Government awareness efforts receive some recognition from specialists, but they argue that publicity and campaigns have yet to translate into sustained improvements in resilience.

“Government campaigns such as the Cyber Aware campaign are being recognised a little more, which is encouraging, but awareness alone is clearly not building resilience. Until cyber risk is treated as a practical business issue, and not a compliance tick-box exercise, these numbers in the annual Cyber Breaches Survey won’t change,” Kidwell said.

He also questioned the wider response from law enforcement and government agencies to rising levels of cyber crime, arguing that better organisational defences must be matched by stronger efforts to disrupt the groups behind attacks.

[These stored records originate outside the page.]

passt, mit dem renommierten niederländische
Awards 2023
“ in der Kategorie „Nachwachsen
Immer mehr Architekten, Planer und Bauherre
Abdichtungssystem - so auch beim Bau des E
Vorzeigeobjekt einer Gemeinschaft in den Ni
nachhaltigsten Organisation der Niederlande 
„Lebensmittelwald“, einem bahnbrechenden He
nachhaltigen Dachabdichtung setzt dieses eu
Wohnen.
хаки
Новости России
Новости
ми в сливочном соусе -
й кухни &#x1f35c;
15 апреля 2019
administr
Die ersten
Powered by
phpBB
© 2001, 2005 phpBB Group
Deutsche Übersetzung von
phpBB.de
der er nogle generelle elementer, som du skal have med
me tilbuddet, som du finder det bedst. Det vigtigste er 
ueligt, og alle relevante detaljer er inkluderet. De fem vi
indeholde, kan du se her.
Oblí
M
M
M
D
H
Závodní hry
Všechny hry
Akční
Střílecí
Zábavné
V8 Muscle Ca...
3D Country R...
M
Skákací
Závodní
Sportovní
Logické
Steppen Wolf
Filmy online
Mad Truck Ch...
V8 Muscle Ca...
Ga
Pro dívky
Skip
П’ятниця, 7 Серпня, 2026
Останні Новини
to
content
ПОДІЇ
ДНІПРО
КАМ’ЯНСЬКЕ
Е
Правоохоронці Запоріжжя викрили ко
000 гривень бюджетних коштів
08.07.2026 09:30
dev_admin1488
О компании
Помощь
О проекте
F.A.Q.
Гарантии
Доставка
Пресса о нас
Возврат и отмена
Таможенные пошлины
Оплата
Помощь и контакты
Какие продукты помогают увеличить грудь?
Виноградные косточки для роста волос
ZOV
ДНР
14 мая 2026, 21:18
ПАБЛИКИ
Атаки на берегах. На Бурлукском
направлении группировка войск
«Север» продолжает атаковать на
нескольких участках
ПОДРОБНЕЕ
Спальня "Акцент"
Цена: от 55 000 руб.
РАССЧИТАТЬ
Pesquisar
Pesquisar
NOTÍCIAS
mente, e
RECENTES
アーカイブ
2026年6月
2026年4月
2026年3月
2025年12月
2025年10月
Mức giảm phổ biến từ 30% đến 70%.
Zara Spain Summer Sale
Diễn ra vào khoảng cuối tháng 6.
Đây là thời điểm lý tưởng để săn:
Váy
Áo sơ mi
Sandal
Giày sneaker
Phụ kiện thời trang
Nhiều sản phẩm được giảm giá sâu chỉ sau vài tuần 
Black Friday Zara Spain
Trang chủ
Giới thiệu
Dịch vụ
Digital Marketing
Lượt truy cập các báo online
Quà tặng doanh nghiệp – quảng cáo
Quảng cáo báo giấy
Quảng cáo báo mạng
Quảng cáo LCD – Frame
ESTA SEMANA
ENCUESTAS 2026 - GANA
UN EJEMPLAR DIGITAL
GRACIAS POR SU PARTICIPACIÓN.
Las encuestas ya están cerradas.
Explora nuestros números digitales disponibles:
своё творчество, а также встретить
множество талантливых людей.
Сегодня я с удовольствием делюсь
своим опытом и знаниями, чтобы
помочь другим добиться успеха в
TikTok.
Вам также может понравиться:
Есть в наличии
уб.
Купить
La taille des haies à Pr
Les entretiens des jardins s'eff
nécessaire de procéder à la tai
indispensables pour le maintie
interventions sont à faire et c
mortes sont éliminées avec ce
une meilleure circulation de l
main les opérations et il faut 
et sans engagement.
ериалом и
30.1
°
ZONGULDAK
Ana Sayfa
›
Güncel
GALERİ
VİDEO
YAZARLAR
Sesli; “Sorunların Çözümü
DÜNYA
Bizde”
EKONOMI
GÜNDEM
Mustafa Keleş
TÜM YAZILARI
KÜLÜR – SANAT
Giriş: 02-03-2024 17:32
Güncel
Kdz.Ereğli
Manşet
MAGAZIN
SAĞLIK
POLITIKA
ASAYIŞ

“While awareness is clearly important and businesses need to play their role, a question to ask is how is the Government tackling this wave of crime? With such prevalence of the activity, what is being done to disrupt the actors conducting it? Defensive and preventative actions can only go so far, upstream disruption is required alongside this,” Kidwell said.

Legal specialists view the survey as further evidence of a gap between the severity of cyber risk and the way many boards approach the issue. They also point to nation-state threats and the complexity of global vendor networks as added pressures on governance.

Ross McKean, co-chair of the UK Data Protection and Cyber Response Practise at DLA Piper, said:

“While some welcome progress has been made, today’s figures show a persistent gap between the potential existential nature of cyber threats and board-level engagement, especially across smaller businesses. With nation state threat actors increasingly targeting Western organisations and global supply chains becoming ever more interconnected, there is a pressing urgency to close this gap, including by ensuring businesses consistently identify, assess and prepare for vulnerabilities across their third-party vendor networks and take steps to defend against new technologies such as AI which potentially render current vulnerability patching practices redundant.”

McKean argued that boards should incorporate cyber considerations into broader resilience planning and crisis management, with clear priorities for keeping critical functions running after an incident.

“As a first step, all organisations, no matter their size, should have a clear picture of their ‘minimum viable business’ and urgently establish tested and effective workarounds that allow them to keep going should primary systems be offline. Fundamentally cyber risk is a business resilience, board level consideration,” McKean said.